Extracted entries =

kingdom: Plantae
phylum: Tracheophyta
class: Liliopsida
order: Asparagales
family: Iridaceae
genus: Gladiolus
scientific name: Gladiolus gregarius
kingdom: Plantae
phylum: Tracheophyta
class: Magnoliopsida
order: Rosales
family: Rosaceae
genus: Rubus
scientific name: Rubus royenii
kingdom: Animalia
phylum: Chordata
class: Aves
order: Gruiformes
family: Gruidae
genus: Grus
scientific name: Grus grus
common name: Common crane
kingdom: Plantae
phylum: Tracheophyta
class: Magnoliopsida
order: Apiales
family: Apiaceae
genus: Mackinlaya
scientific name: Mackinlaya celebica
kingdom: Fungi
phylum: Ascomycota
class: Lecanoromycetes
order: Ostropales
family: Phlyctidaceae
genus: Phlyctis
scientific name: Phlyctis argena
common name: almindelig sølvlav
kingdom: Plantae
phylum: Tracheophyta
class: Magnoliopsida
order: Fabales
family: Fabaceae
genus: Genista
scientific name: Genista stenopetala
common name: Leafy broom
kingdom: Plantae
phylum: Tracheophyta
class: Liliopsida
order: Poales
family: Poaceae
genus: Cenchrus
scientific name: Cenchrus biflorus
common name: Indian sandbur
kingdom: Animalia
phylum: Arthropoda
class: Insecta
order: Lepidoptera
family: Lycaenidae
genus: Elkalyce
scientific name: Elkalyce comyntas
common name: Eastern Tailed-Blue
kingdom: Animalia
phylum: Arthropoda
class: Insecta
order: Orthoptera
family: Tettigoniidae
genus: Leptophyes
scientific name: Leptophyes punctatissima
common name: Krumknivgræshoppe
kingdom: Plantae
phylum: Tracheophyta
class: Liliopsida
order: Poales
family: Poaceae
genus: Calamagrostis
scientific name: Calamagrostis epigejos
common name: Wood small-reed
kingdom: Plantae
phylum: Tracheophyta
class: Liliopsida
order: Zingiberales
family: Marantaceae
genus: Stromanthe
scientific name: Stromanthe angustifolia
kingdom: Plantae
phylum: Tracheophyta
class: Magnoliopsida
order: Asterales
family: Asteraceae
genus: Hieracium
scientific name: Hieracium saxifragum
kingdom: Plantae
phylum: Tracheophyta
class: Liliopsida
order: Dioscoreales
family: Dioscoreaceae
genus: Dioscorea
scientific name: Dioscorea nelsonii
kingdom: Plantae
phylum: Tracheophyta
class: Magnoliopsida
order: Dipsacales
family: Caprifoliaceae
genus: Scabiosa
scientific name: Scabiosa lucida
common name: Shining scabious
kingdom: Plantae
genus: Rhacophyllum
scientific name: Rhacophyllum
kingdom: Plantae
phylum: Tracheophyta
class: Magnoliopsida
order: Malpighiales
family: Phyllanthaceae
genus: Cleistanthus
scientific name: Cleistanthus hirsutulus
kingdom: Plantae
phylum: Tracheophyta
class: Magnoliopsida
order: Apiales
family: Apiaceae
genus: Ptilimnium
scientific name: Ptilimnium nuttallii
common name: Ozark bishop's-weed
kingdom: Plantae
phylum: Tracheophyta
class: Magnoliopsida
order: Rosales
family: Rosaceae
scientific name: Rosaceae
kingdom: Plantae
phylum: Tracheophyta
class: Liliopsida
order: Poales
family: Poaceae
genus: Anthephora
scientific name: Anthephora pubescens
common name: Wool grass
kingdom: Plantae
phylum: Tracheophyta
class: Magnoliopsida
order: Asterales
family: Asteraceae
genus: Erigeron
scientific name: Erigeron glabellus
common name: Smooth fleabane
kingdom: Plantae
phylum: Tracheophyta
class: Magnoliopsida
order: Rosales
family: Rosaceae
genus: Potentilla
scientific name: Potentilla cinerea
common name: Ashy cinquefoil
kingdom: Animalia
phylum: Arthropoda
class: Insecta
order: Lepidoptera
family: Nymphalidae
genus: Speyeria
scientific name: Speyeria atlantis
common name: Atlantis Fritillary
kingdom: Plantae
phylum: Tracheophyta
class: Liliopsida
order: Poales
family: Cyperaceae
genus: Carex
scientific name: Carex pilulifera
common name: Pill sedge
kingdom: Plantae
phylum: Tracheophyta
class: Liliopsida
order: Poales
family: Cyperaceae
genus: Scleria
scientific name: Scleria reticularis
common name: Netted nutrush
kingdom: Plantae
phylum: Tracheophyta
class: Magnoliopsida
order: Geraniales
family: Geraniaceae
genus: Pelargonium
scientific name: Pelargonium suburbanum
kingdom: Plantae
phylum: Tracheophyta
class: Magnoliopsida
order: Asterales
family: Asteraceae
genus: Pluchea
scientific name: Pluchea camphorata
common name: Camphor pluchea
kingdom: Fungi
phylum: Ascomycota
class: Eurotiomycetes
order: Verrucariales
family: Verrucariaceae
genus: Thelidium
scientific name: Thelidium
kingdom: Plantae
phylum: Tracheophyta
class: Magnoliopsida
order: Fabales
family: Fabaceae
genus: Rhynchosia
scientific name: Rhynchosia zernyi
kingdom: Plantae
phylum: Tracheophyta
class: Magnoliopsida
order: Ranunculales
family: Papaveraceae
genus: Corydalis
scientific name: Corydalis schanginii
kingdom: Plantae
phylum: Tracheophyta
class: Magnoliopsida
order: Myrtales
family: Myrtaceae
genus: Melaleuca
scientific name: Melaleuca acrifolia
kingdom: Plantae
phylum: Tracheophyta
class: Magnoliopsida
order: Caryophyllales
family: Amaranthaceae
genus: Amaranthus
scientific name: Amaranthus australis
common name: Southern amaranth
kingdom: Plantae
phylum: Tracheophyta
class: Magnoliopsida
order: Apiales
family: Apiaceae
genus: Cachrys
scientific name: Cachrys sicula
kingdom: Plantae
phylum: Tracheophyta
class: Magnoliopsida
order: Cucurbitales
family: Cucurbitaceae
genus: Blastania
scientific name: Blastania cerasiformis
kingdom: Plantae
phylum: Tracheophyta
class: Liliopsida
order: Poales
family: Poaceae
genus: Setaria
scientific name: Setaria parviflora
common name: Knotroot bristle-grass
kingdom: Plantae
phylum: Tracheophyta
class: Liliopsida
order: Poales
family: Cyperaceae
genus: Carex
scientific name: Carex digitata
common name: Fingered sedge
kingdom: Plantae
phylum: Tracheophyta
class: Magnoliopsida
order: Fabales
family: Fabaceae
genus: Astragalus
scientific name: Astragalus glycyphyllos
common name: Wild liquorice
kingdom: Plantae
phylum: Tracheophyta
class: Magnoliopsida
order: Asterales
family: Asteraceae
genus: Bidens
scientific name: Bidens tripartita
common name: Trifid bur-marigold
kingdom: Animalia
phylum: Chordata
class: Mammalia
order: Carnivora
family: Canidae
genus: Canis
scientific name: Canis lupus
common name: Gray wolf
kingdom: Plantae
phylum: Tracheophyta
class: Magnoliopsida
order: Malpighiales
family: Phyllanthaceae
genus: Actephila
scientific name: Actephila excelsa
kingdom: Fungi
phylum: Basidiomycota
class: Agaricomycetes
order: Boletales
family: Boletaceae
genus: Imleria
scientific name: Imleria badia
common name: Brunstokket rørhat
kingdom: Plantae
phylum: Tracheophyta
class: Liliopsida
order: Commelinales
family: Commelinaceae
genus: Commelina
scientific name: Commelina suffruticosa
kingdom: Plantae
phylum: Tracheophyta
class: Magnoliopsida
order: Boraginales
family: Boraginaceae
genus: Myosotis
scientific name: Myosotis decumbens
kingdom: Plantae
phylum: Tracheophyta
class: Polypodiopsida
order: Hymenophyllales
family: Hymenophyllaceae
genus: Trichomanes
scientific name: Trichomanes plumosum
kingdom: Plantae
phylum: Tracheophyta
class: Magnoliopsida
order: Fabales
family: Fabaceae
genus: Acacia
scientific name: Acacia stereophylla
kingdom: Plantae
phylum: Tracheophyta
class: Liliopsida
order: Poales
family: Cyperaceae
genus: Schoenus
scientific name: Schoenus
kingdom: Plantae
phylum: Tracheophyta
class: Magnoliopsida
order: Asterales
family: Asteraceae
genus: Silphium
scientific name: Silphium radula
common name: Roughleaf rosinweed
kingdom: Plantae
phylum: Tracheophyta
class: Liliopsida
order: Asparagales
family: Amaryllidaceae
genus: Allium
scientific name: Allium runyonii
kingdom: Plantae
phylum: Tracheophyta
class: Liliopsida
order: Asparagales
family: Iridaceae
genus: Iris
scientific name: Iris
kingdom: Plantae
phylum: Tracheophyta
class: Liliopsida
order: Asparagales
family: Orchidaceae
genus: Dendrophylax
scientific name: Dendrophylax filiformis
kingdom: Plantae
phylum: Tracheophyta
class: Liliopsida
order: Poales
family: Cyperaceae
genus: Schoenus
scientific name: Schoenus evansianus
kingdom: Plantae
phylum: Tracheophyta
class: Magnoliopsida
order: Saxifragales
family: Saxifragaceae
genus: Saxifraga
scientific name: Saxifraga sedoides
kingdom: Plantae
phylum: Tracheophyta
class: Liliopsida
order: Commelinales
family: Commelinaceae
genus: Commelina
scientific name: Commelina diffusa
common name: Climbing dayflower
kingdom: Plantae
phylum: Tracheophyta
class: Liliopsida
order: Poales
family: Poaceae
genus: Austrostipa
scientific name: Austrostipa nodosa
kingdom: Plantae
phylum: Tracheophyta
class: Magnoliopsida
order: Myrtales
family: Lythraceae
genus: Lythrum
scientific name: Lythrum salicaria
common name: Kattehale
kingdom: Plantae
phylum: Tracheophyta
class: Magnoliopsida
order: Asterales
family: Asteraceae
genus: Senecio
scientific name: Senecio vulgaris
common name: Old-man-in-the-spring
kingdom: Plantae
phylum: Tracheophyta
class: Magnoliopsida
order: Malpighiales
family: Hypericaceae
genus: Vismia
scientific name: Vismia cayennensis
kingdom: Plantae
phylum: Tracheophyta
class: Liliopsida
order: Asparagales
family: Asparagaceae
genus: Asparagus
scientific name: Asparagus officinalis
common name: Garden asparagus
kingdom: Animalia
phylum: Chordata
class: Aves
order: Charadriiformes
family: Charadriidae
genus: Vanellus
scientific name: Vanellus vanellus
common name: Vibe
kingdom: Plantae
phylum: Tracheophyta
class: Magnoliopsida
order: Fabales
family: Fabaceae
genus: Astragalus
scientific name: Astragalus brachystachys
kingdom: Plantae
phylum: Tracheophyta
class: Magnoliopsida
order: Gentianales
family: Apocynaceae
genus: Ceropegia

Problem requirements =
Lay out the lines above, from the first line of the items up to and including the line with "class: Lecanoromycetes", as a JSON list of strings with one string per line and blank lines omitted.

Correct output =
[
  "kingdom: Plantae",
  "phylum: Tracheophyta",
  "class: Liliopsida",
  "order: Asparagales",
  "family: Iridaceae",
  "genus: Gladiolus",
  "scientific name: Gladiolus gregarius",
  "kingdom: Plantae",
  "phylum: Tracheophyta",
  "class: Magnoliopsida",
  "order: Rosales",
  "family: Rosaceae",
  "genus: Rubus",
  "scientific name: Rubus royenii",
  "kingdom: Animalia",
  "phylum: Chordata",
  "class: Aves",
  "order: Gruiformes",
  "family: Gruidae",
  "genus: Grus",
  "scientific name: Grus grus",
  "common name: Common crane",
  "kingdom: Plantae",
  "phylum: Tracheophyta",
  "class: Magnoliopsida",
  "order: Apiales",
  "family: Apiaceae",
  "genus: Mackinlaya",
  "scientific name: Mackinlaya celebica",
  "kingdom: Fungi",
  "phylum: Ascomycota",
  "class: Lecanoromycetes"
]